**The task**: Render the lines of the material below as a numbered list, skipping any blank lines, and leave the pictures out of your answer.

**Given information**:
....
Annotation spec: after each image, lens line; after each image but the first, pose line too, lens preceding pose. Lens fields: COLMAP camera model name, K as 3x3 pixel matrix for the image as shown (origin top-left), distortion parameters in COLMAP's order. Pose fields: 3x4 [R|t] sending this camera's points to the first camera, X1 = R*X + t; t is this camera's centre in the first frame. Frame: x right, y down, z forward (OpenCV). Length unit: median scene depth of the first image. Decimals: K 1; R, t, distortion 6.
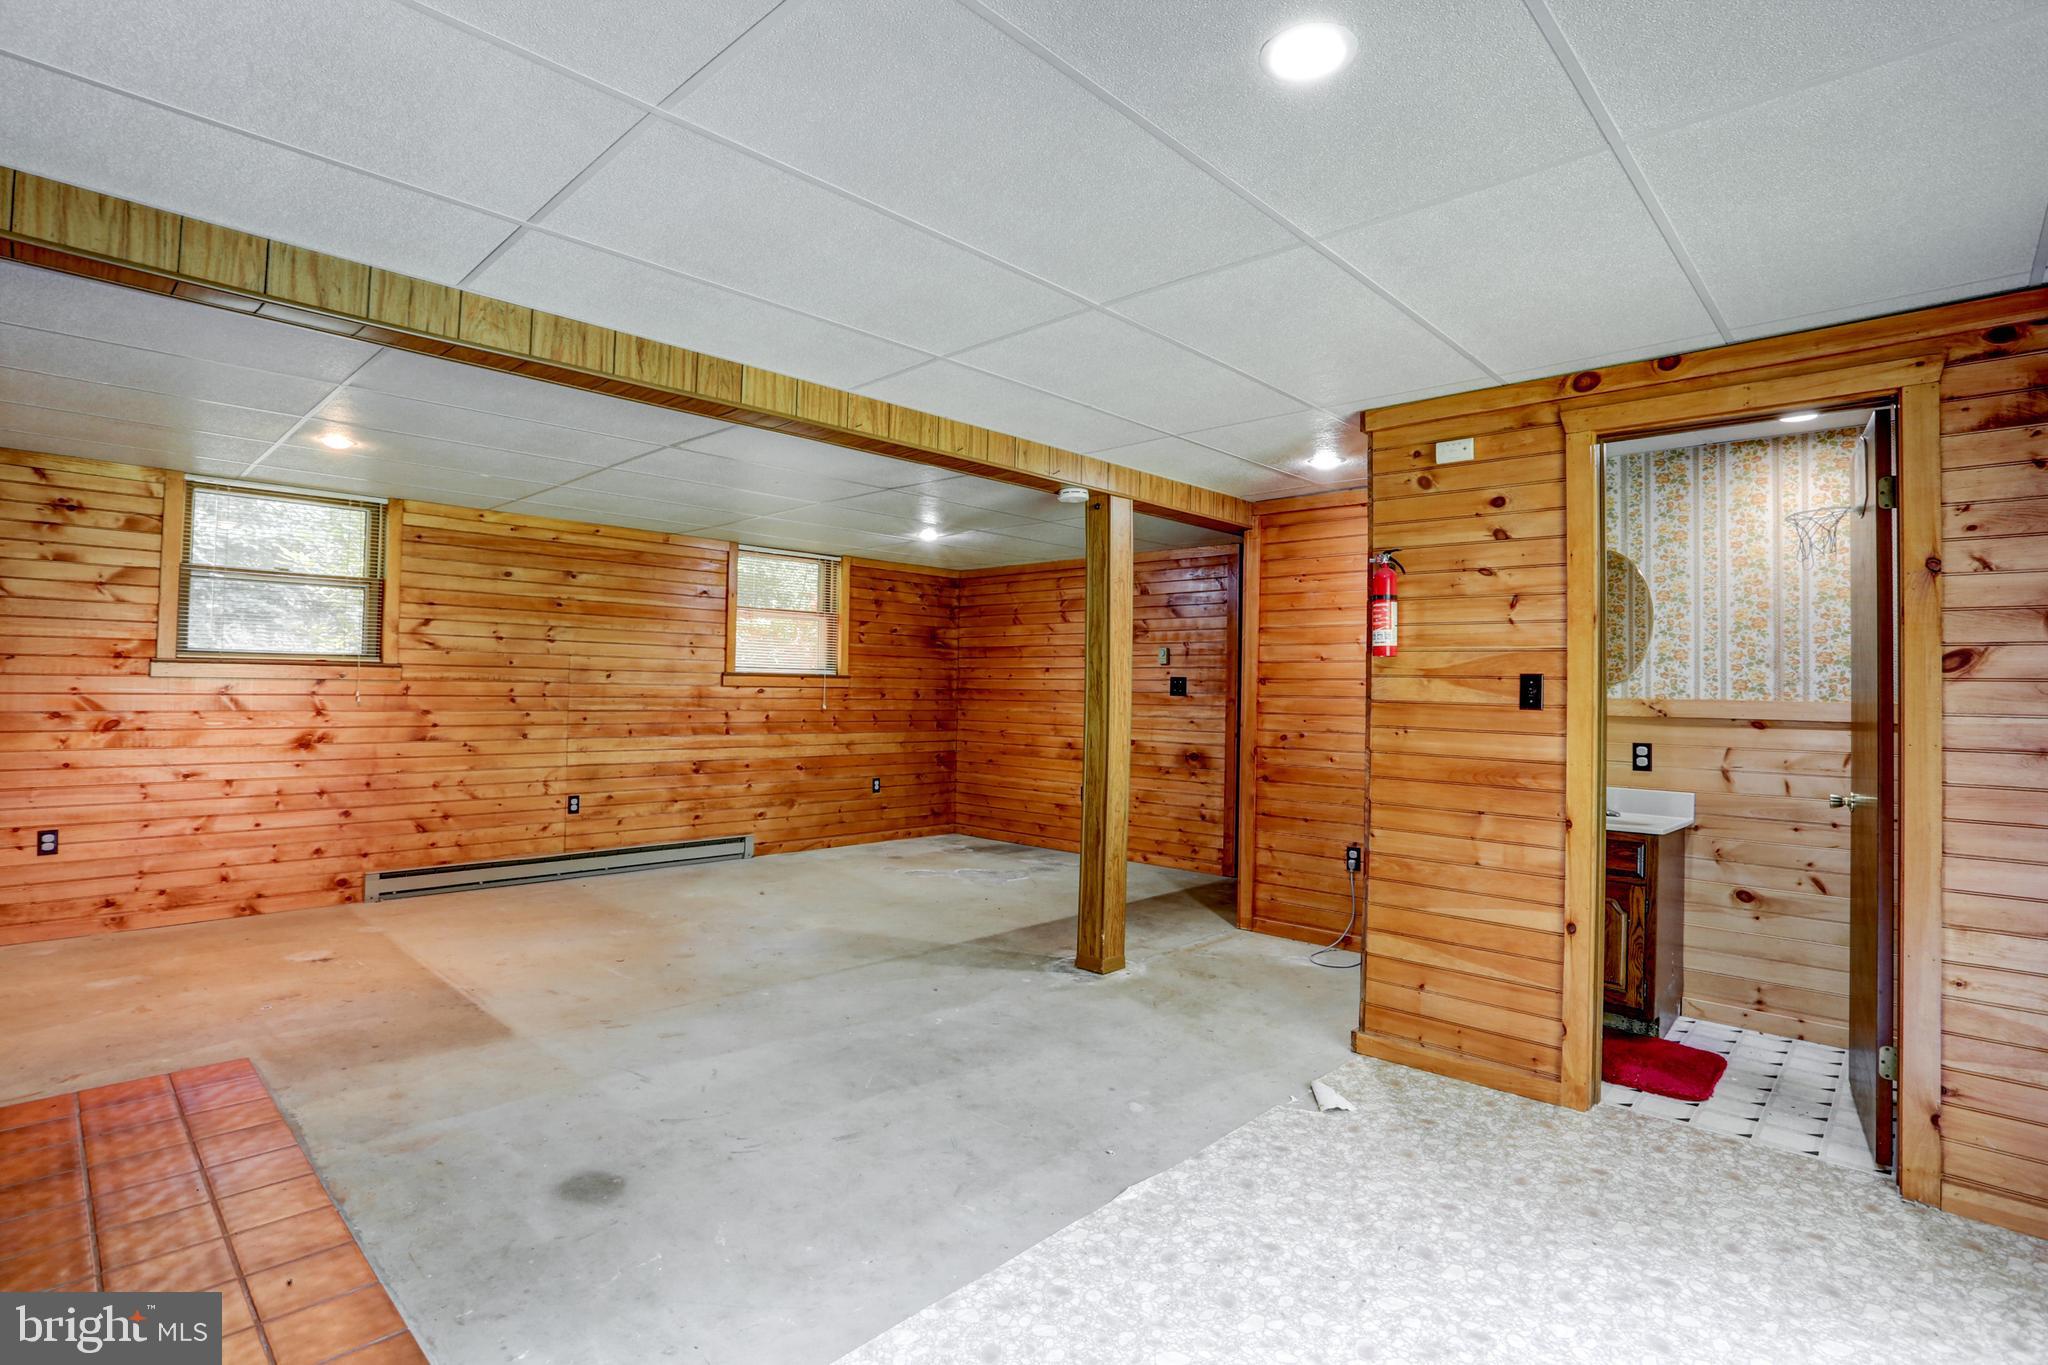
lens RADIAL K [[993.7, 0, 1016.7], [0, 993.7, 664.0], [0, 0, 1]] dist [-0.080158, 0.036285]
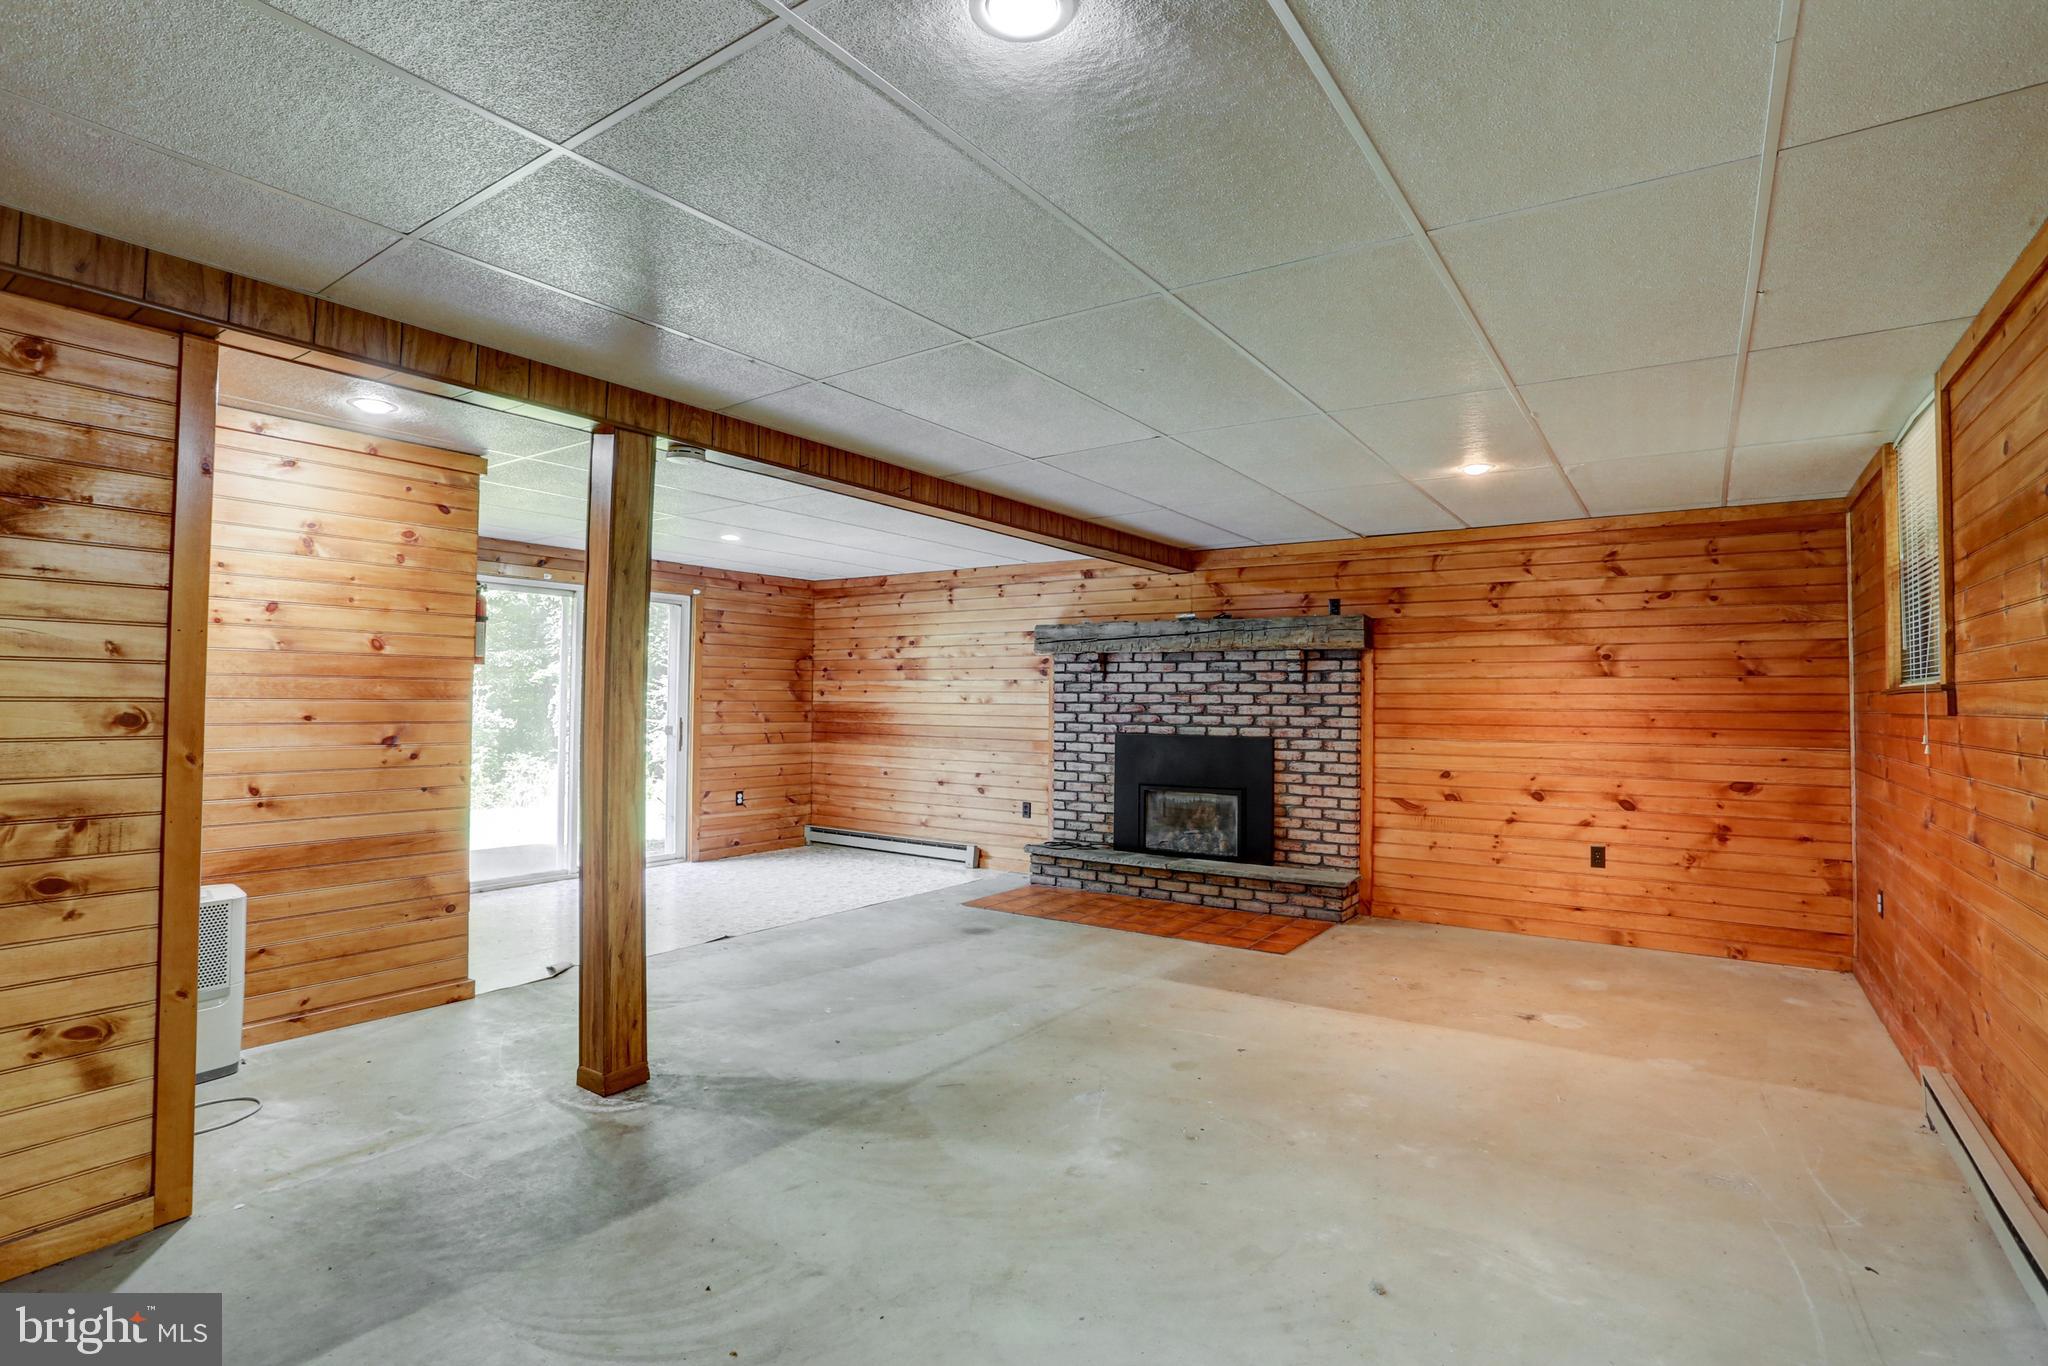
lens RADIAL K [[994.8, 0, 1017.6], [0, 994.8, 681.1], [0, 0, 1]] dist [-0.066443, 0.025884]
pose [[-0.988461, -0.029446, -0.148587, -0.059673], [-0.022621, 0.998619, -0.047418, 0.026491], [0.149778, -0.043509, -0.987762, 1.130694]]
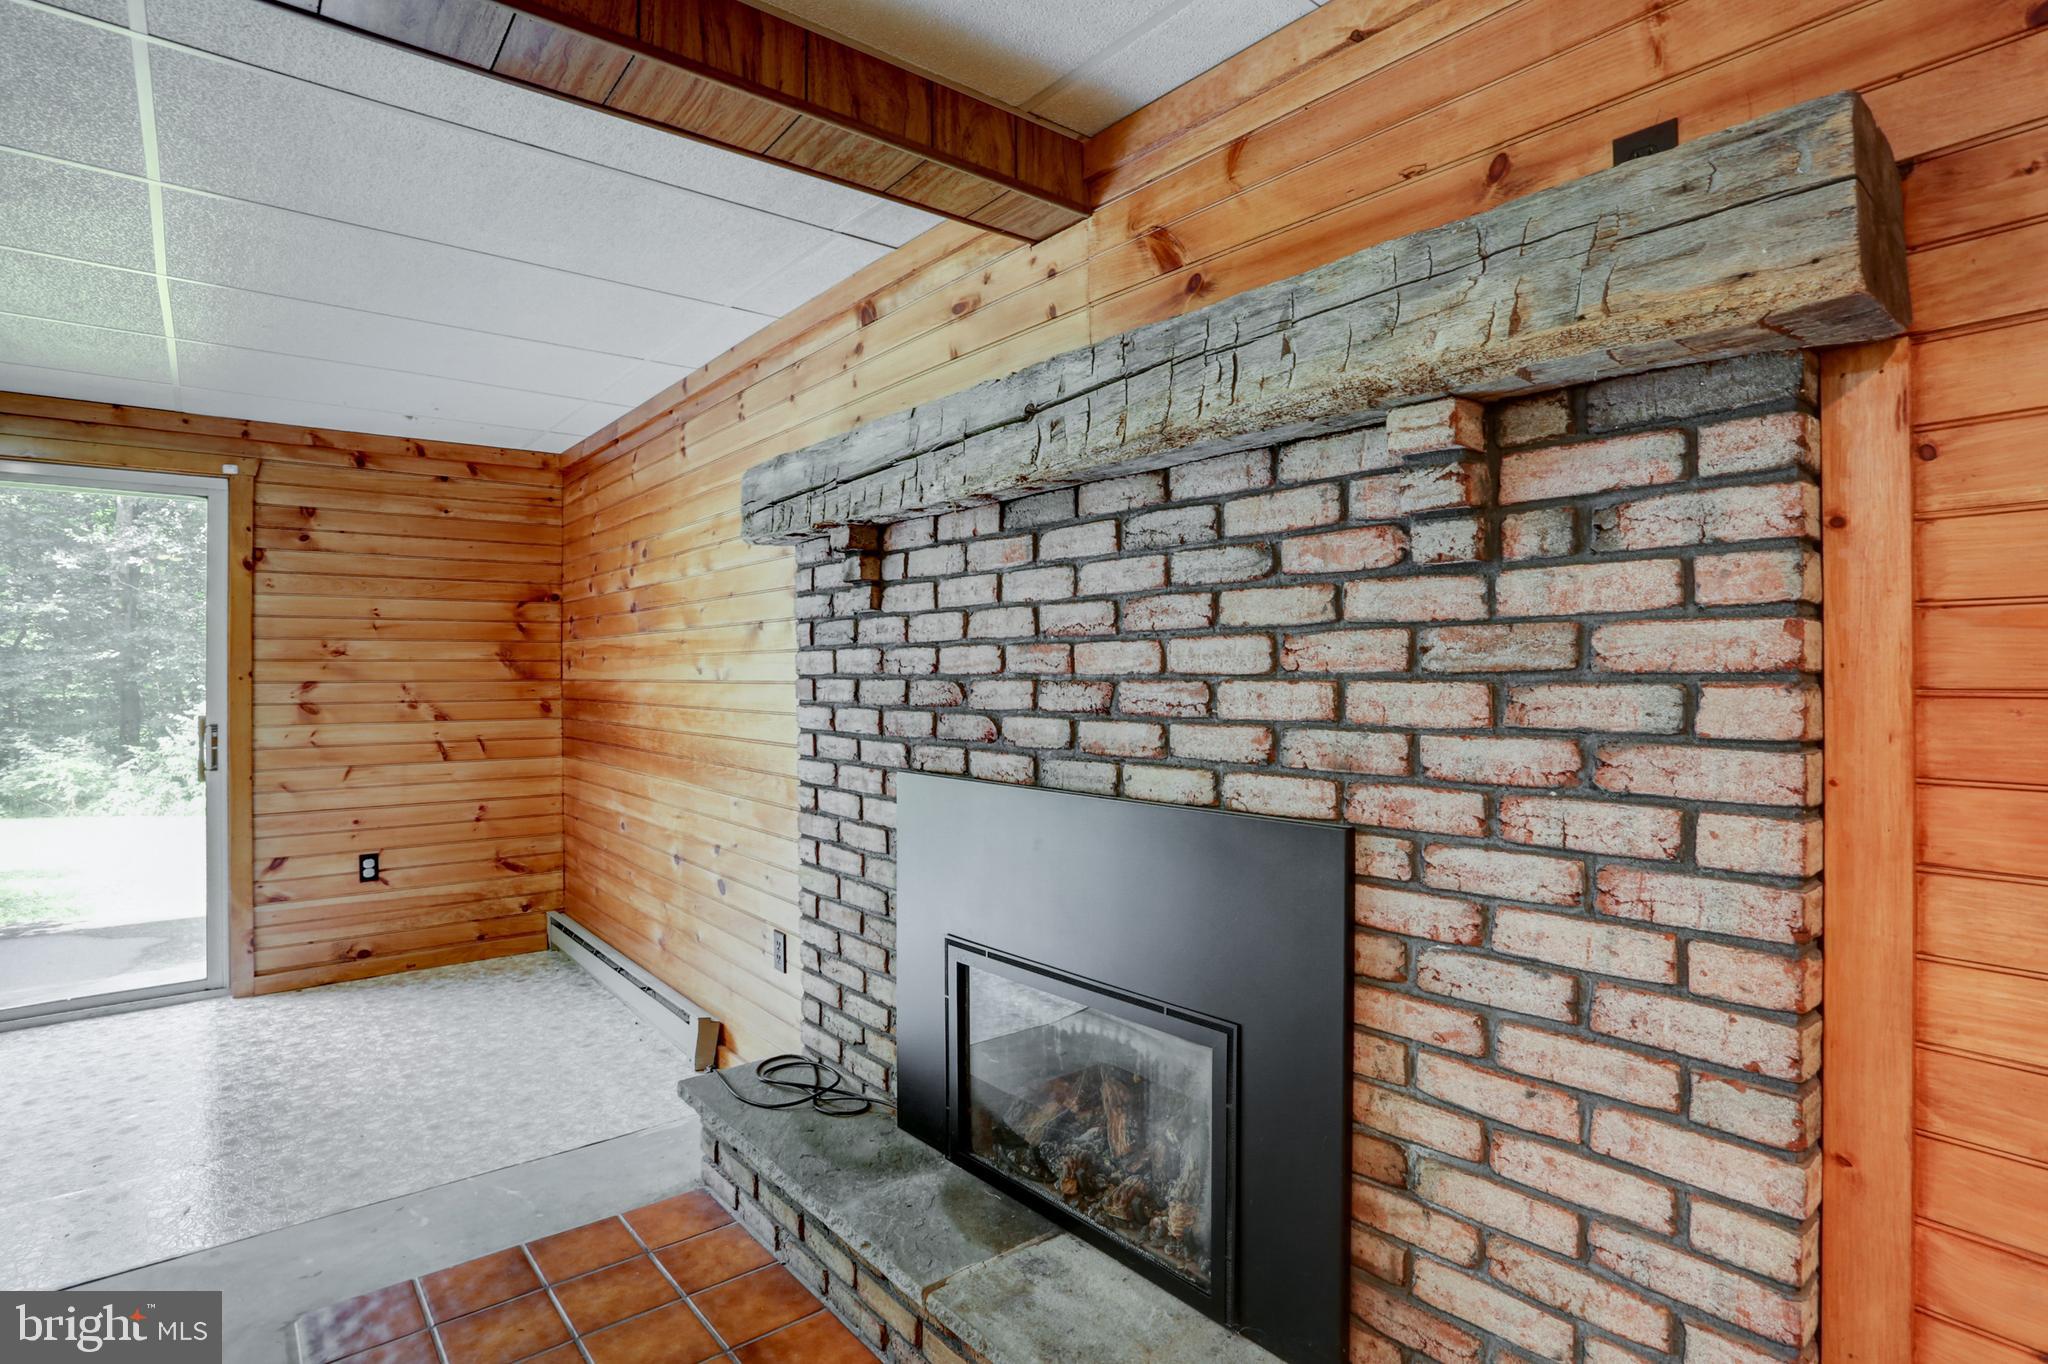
....
**Exercise answer**:
1. Annotation spec: after each image, lens line; after each image but the first, pose line too, lens preceding pose. Lens fields: COLMAP camera model name, K as 3x3 pixel matrix for the image as shown (origin top-left), distortion parameters in COLMAP's order. Pose fields: 3x4 [R|t] sending this camera's points to the first camera, X1 = R*X + t; t is this camera's centre in the first frame. Frame: x right, y down, z forward (OpenCV). Length unit: median scene depth of the first image. Decimals: K 1; R, t, distortion 6.
2. lens RADIAL K [[993.7, 0, 1016.7], [0, 993.7, 664.0], [0, 0, 1]] dist [-0.080158, 0.036285]
3. lens RADIAL K [[994.8, 0, 1017.6], [0, 994.8, 681.1], [0, 0, 1]] dist [-0.066443, 0.025884]
4. pose [[-0.988461, -0.029446, -0.148587, -0.059673], [-0.022621, 0.998619, -0.047418, 0.026491], [0.149778, -0.043509, -0.987762, 1.130694]]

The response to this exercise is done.